The editor thought he would go home. Still he dallied, on the off chance of something turning up. It was a little after midnight when he began to catch the suggestion of excitement that seemed to be simmering in the sub-editor's room. There was a clatter of footsteps outside. By magic the place began to hum like a hive.

"What have you struck, Gough?" the editor cried.

Gough came tumbling in, a sheaf of flimsies in his hand.

"Brett's burst," he gasped. "It's a real godsend, Mr. Fisher. I've got enough here to make three columns. Brett's committed suicide."

Fisher slipped out of his overcoat. Everything comes to the man who waits. He ran his trained eyes over the flimsies; he could see his way to a pretty elaboration.

"The danger of the corner is over," he said, later, "but the fact remains that we are still short of supplies; there are few provision ships on the seas, and if they were close at hand they couldn't get into port with all this ice about. Don't say that London is on the verge of a famine, but you can hint it."

Gough winked slightly and withdrew. An hour later and the presses were kicking and coughing away in earnest. There was a flaming contents bill, so that Fisher went off drowsily through the driving snow Bedford Square way with a feeling that there was not much the matter with the world after all.
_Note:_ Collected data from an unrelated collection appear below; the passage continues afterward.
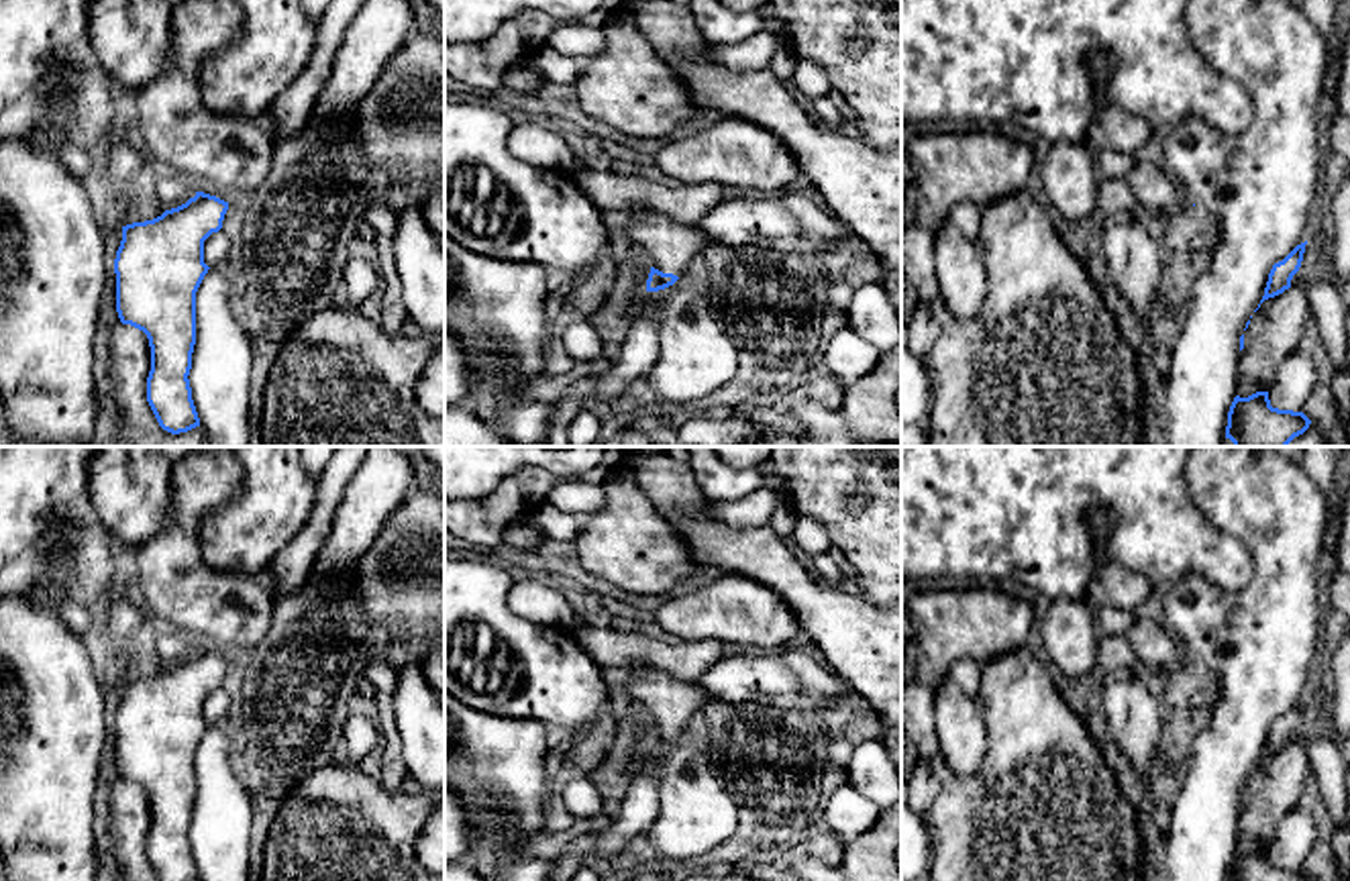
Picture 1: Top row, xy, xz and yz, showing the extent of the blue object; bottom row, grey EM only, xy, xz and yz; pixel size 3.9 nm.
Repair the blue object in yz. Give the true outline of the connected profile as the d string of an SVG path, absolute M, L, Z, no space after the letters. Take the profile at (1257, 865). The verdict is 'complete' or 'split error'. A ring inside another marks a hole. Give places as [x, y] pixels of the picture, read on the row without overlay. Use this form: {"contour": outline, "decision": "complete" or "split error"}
{"contour": "M1256 848L1248 854L1234 854L1228 881L1311 881L1311 877L1303 869L1273 865L1268 848Z", "decision": "complete"}

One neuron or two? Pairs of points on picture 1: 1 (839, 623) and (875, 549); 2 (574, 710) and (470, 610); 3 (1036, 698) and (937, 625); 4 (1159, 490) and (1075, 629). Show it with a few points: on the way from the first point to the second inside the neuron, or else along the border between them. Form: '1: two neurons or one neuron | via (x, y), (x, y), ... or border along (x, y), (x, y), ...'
1: two neurons | border along (849, 586), (879, 608)
2: one neuron | via (557, 680), (500, 620)
3: two neurons | border along (1026, 643), (981, 663)
4: two neurons | border along (1083, 596), (1051, 602)

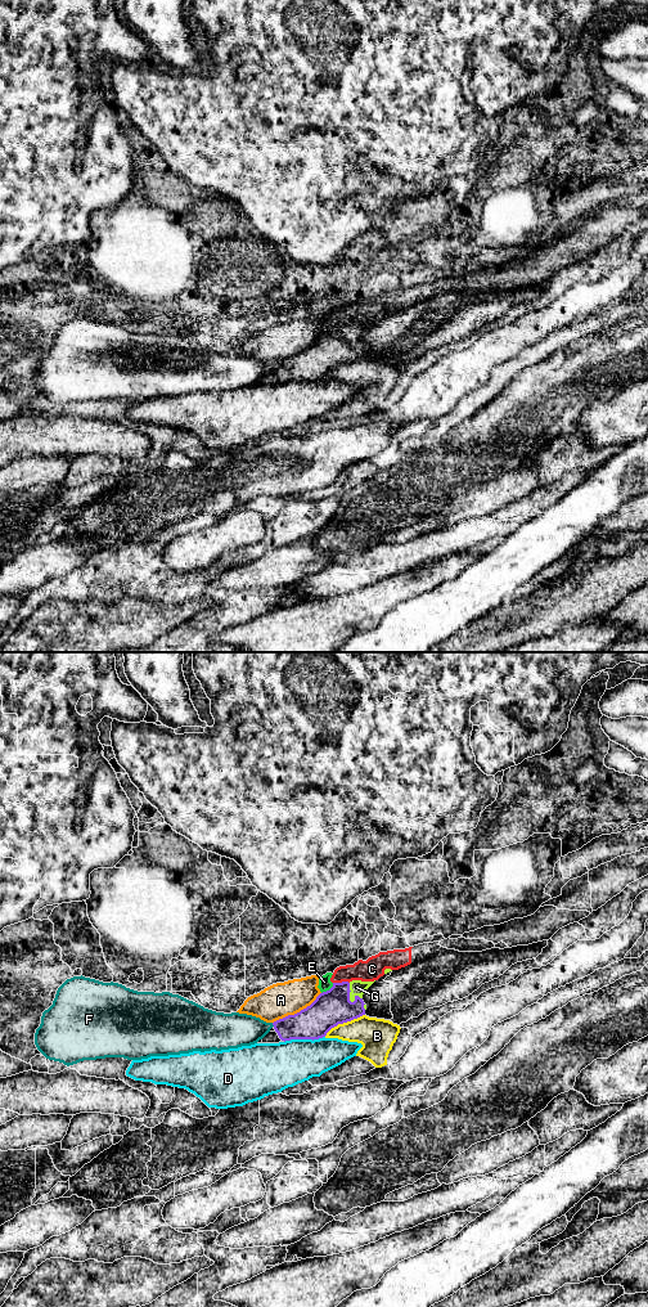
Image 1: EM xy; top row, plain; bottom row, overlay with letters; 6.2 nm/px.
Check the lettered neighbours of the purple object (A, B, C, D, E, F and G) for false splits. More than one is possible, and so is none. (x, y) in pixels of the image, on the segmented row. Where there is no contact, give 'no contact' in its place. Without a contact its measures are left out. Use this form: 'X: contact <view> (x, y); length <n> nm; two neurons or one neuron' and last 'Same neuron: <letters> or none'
A: contact xy (297, 1013); length 360 nm; two neurons
B: contact xy (343, 1022); length 300 nm; two neurons
C: contact xy (342, 982); length 100 nm; two neurons
D: contact xy (304, 1038); length 260 nm; two neurons
E: contact xy (329, 989); length 100 nm; two neurons
F: contact xy (273, 1024); length 30 nm; two neurons
G: contact xy (349, 998); length 130 nm; one neuron
Same neuron: G

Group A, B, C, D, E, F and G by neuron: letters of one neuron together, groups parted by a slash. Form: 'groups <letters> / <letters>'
groups A / B / C E / D / F / G

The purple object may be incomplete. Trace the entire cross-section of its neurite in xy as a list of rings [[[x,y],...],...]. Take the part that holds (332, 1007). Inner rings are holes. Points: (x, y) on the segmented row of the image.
[[[342,982],[320,993],[316,1000],[294,1015],[273,1023],[282,1041],[319,1039],[337,1027],[365,1015],[364,992],[374,982]]]

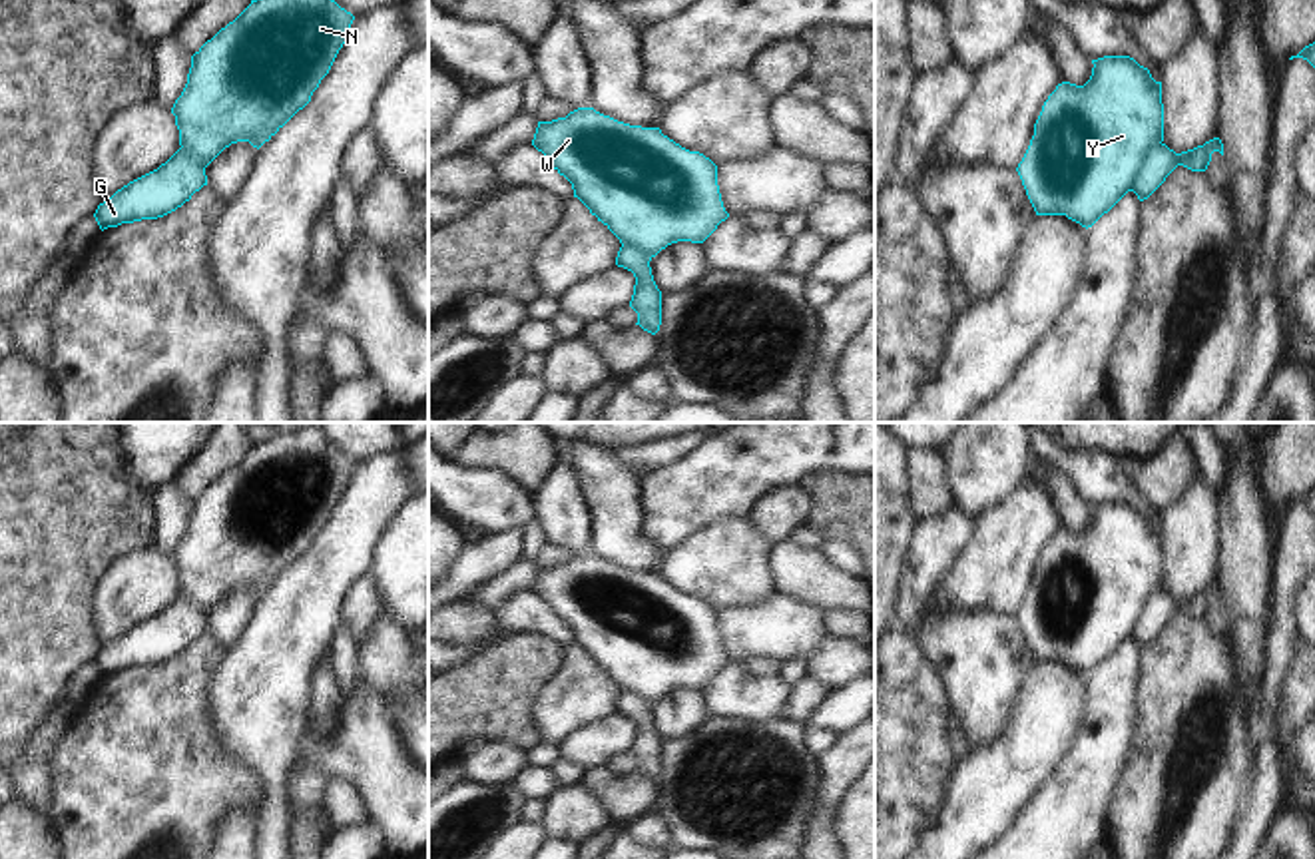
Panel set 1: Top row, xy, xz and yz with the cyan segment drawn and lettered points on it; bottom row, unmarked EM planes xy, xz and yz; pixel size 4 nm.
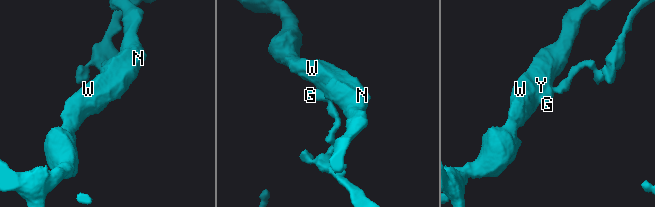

It was piercingly cold, the wind had come up from the east, the steely blue sky of the last few days had gone.

Fisher doubled before the wind that seemed to grip his very soul. On reaching home he shuddered as he hung over the stove in the hall.

"My word," he muttered as he glanced at the barometer. "Down half-an-inch since dinner time. And a depression on top that you could lie in. Don't ever recollect London under the lash of a real blizzard, but it's come now."

A blast of wind, as he spoke, shook the house like some unreasoning fury.